Example (Plan 2): If you earn £30,000 a year, you earn £2,705 above the Plan 2 threshold (£30,000 - £27,295 = £2,705). You would repay 9% of this amount: 0.09 x £2,705 = £243.45 per year, or approximately £20.29 per month.

Repayments are usually collected automatically through the PAYE (Pay As You Earn) system if you're employed. If you're self-employed, you make repayments through your Self Assessment tax return.

What Happens if You Don't Earn Enough?

If your income falls below the repayment threshold, your repayments will automatically stop. They will only restart if and when your income rises above the threshold again. This provides a crucial safety net for graduates who might experience periods of lower earnings or unemployment.

Loan Forgiveness (Writing Off Your Loan)

Student loans are not an indefinite burden. Your loan will be written off (cancelled) after a certain period of time, regardless of how much you've repaid:

  • Plan 1, Plan 2, and Plan 4: 30 years after you become eligible to start repaying.
  • Plan 5: 40 years after you become eligible to start repaying.

Your loan can also be written off if you receive certain disability benefits and are permanently unable to work, or if you die.

Important Considerations

  • It's not like commercial debt: Student loans are often treated differently from other debts by lenders when assessing your creditworthiness.
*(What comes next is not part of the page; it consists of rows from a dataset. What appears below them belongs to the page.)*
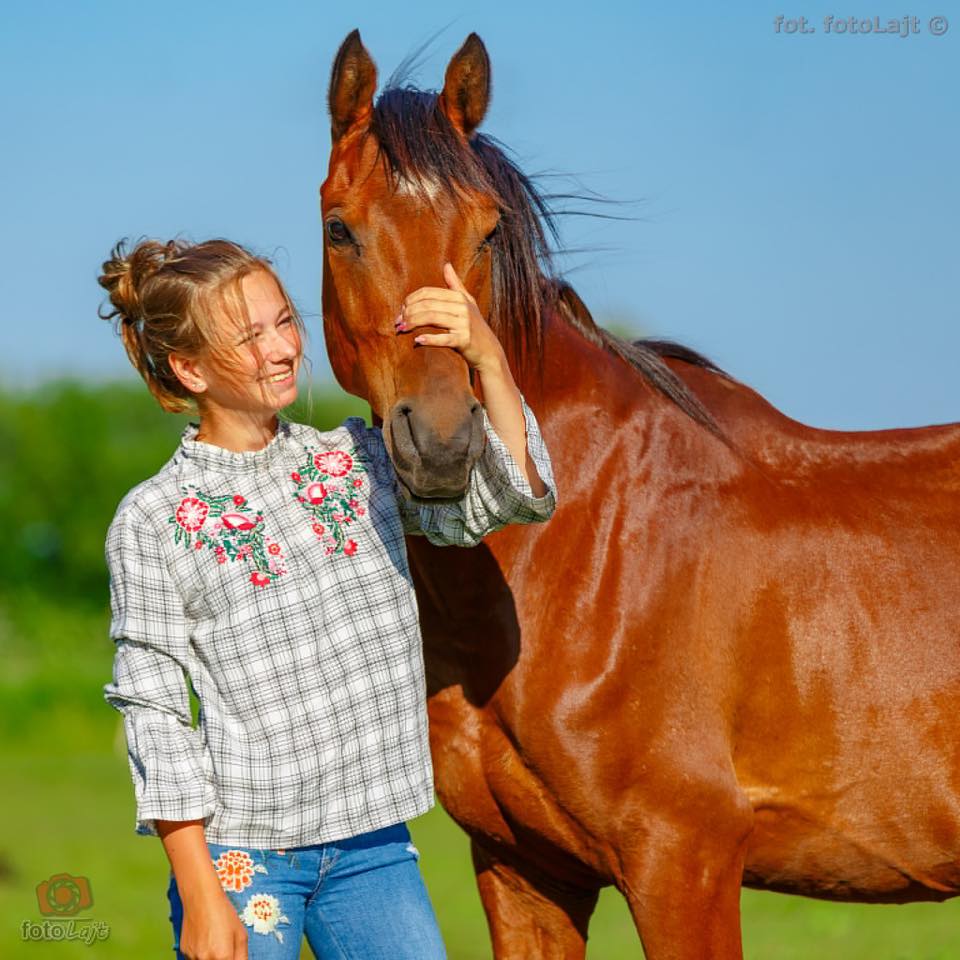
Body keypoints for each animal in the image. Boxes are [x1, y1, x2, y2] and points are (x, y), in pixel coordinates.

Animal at [320, 30, 960, 960]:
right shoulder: (524, 869)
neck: (591, 538)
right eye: (341, 229)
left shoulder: (683, 861)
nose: (443, 443)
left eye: (488, 231)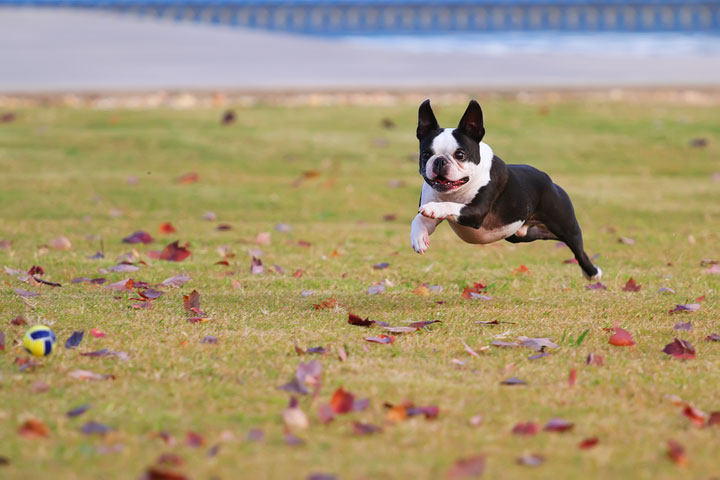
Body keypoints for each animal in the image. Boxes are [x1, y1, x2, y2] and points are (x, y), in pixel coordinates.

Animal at [410, 100, 600, 282]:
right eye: (425, 155)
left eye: (460, 155)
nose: (439, 161)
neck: (454, 192)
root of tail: (548, 179)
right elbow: (418, 219)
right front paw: (419, 238)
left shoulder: (476, 212)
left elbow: (450, 206)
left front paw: (434, 208)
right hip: (519, 234)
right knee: (543, 234)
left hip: (566, 225)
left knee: (578, 249)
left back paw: (592, 273)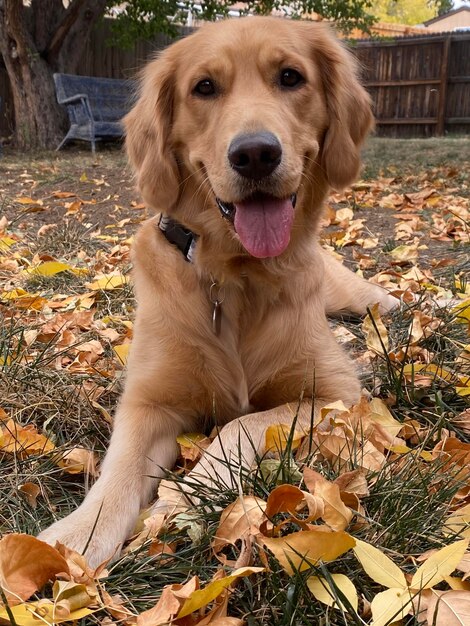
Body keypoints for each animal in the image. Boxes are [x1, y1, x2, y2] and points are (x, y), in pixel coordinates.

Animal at [38, 14, 396, 564]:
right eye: (204, 88)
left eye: (290, 77)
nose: (255, 154)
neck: (235, 273)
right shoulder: (149, 401)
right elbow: (117, 470)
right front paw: (77, 538)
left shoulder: (336, 395)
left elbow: (239, 424)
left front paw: (186, 491)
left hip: (358, 299)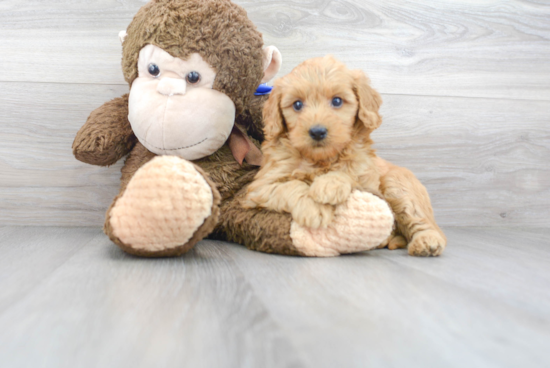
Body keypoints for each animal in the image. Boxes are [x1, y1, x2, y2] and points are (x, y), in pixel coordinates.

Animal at [246, 55, 384, 229]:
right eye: (297, 104)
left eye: (337, 101)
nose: (317, 132)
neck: (319, 160)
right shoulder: (260, 187)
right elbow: (291, 185)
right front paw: (314, 207)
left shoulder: (371, 185)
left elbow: (350, 171)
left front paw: (329, 184)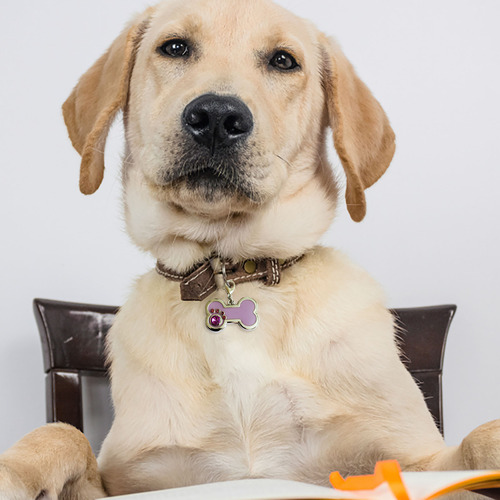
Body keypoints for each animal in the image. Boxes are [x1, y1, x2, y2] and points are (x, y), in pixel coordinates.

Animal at [0, 0, 500, 498]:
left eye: (283, 60)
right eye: (174, 47)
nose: (217, 118)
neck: (231, 267)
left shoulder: (418, 458)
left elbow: (478, 438)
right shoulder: (132, 481)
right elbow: (63, 431)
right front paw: (15, 470)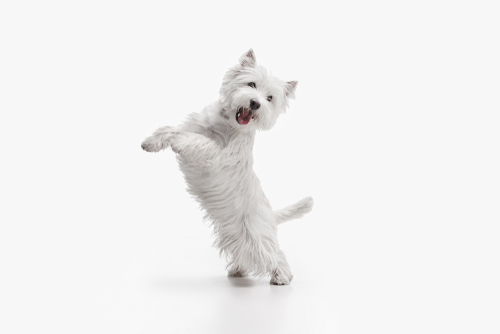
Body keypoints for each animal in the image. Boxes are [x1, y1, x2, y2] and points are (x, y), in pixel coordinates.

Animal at [141, 49, 312, 284]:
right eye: (251, 84)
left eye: (270, 98)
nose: (255, 103)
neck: (227, 124)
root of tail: (270, 214)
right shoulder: (195, 126)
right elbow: (171, 129)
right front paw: (151, 142)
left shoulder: (216, 155)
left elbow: (196, 140)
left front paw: (178, 142)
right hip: (235, 234)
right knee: (244, 254)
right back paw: (238, 270)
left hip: (256, 235)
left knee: (273, 254)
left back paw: (282, 277)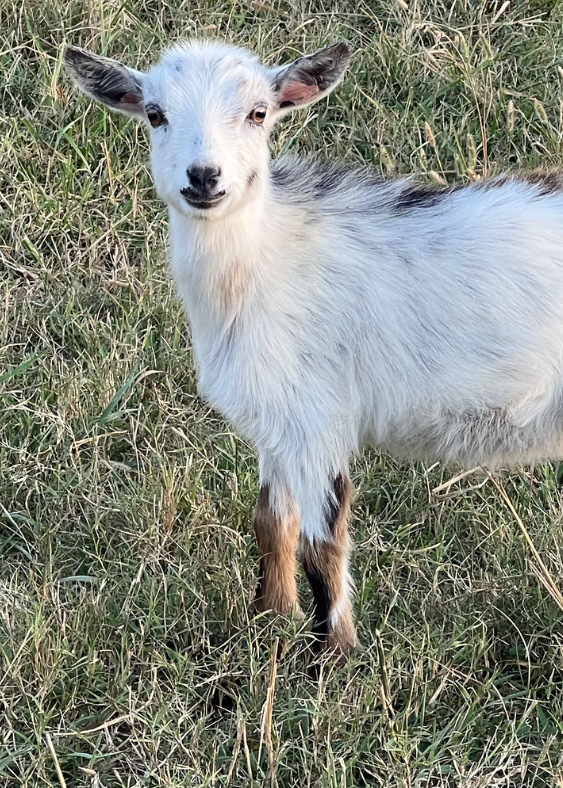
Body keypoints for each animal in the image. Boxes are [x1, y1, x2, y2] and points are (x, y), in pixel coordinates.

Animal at [64, 39, 563, 655]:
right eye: (155, 114)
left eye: (259, 113)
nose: (204, 177)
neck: (266, 260)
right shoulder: (279, 424)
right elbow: (272, 523)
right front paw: (269, 623)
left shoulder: (318, 419)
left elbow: (322, 545)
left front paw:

While they appear on your credit report, many mortgage lenders, for example, look at your monthly repayment amount rather than the total balance, as it's deducted like a tax.
  • Don't overpay unless it truly benefits you: Given the nature of student loans (income-contingent repayments and eventual write-off), making extra repayments is not always the best financial decision. For many, it's better to prioritise other financial goals like saving for a house deposit or paying off higher-interest debts.
  • Changes are common: The student finance system can change. Keep an eye on announcements from the government and your relevant student finance body for updates to thresholds, interest rates, or repayment terms.
  • Maintaining contact: Keep your contact details updated with the Student Loans Company (SLC) even after you graduate. This ensures you receive important information about your loan balance and repayments.

Tuition Fee Loans vs. Maintenance Loans: What's the Difference?

It's important to distinguish between these two main types of student finance:

  • Tuition Fee Loan: Covers the cost of your course fees, paid directly to your university. Eligibility is generally universal for qualifying courses and students.
  • Maintenance Loan: Helps with living costs such as rent, food, and transport, paid directly to you. The amount you receive is usually means-tested, meaning it depends on your household income.

Most students will apply for both simultaneously when applying for student finance.

Takeaway

A tuition fee loan is a vital financial tool that enables millions of students to access higher education in the UK. While it represents a significant debt, its unique repayment terms – tied to income and eventually written off – make it a more manageable form of borrowing than conventional loans. Understanding how these loans work, from eligibility and application to interest and repayment, is key to navigating your university journey with confidence. Remember to always use the official government student finance websites for the most accurate and current information pertinent to your specific situation.